Si Nasser era un nuevo Saladino, y Huseín era “el victorioso”, entonces Nasralá era el lord de la resistencia (muaawama). Era el héroe panárabe que luchó en la guerra civil de Siria durante más de diez años para salvar al régimen tirano de Bashar al Asad y le declaró altivamente la guerra a Israel inmediatamente después de que Hamás llevara a cabo su masacre de octubre pasado. Y su leyenda sobrevivió inclusive a los golpes devastadores de las últimas semanas, sobre todo al “ataque con dispositivos” del ejército israelí, en el que apuntó a miembros de Hizbulá haciendo detonar explosivos que había escondido dentro de localizadores electrónicos y walkie-talkies.
La presunción era que Nasralá todavía tenía sorpresas bajo la manga, pero resultó ser otro gobernante árabe delirante que fue destruido por la violencia que él mismo había cortejado con tanto entusiasmo al servicio de una fantasía.
Hasta sus últimas horas, Nasralá no entendió hasta qué punto el ejército israelí se había infiltrado en las capacidades de Hizbulá. Quizás estaba intoxicado por todos los recursos y el poder que sus amos iraníes le habían prodigado durante tantos años; quizás, había perdido contacto por completo con la realidad. Como sea, el palacio de los sueños de Irán hoy está en ruinas. De hecho, este nuevo enfrentamiento entre Israel e Irán ha expuesto lo que debería haber sido obvio hace mucho tiempo: la visión de un imperio chiita liderado por Irán es hueca.

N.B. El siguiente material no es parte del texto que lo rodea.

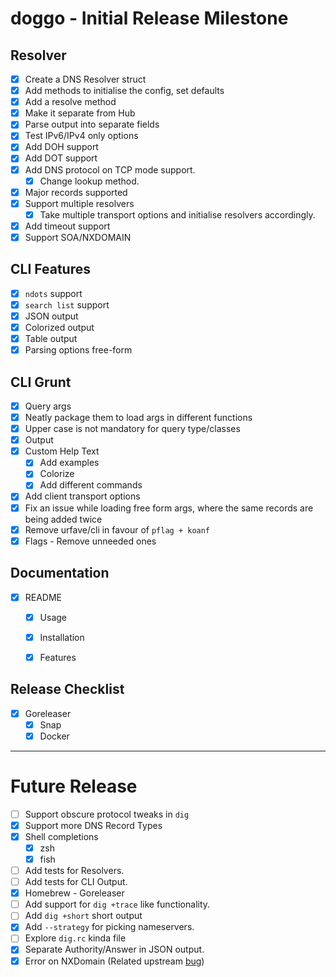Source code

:# doggo - Initial Release Milestone

## Resolver
- [x] Create a DNS Resolver struct
- [x] Add methods to initialise the config, set defaults
- [x] Add a resolve method
- [x] Make it separate from Hub
- [x] Parse output into separate fields
- [x] Test IPv6/IPv4 only options
- [x] Add DOH support
- [x] Add DOT support
- [x] Add DNS protocol on TCP mode support.
  - [x] Change lookup method.
- [x] Major records supported
- [x] Support multiple resolvers
  - [x] Take multiple transport options and initialise resolvers accordingly.
- [x] Add timeout support
- [x] Support SOA/NXDOMAIN

## CLI Features
- [x] `ndots` support
- [x] `search list` support
- [x] JSON output
- [x] Colorized output
- [x] Table output
- [x] Parsing options free-form

## CLI Grunt
- [x] Query args
- [x] Neatly package them to load args in different functions
- [x] Upper case is not mandatory for query type/classes
- [x] Output
- [x] Custom Help Text
  - [x] Add examples
  - [x] Colorize
  - [x] Add different commands
- [x] Add client transport options
- [x] Fix an issue while loading free form args, where the same records are being added twice
- [x] Remove urfave/cli in favour of `pflag + koanf`
- [x] Flags - Remove unneeded ones

## Documentation
- [x] README
  - [x] Usage
  - [x] Installation
  - [x] Features


## Release Checklist
- [x] Goreleaser
  - [x] Snap
  - [x] Docker
---
# Future Release

- [ ] Support obscure protocol tweaks in `dig`
- [x] Support more DNS Record Types
- [x] Shell completions
  - [x] zsh
  - [x] fish
- [ ] Add tests for Resolvers.
- [ ] Add tests for CLI Output.
- [x] Homebrew - Goreleaser
- [ ] Add support for `dig +trace` like functionality.
- [ ] Add `dig +short` short output
- [x] Add `--strategy` for picking nameservers.
- [ ] Explore `dig.rc` kinda file
- [x] Separate Authority/Answer in JSON output.
- [x] Error on NXDomain (Related upstream [bug](https://github.com/miekg/dns/issues/1198))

Lamentablemente, los israelíes han construido su propio palacio de los sueños de “victoria total”, un palacio peligroso erigido sobre un cimiento de fervor nacionalista, mesianismo religioso e intransigencia política. Existe un escenario en el que las hazañas militares de Israel cambian la región para mejor. Desafortunadamente, lejos de ser el abanderado de alguna visión política iluminada, el gobierno de Israel está decidido a librar una guerra en todos los frentes, sin ninguna visión de un futuro político que los vecinos de Israel pudieran llegar a aceptar.
Luego del asesinato de Nasralá y de la invasión de Israel en el sur del Líbano, un profesor libanés advirtió que “una generación completa” de libaneses “se está despertando a la política” y que “Israel está plantando las semillas de futuras guerras”. Así el ciclo de violencia continúa.
Shlomo Ben Ami, exministro de Relaciones Exteriores israelí, es vicepresidente del Centro Internacional Toledo por la Paz y autor de Prophets Without Honor: The 2000 Camp David Summit and the End of the Two-State Solution (Oxford University Press, 2022).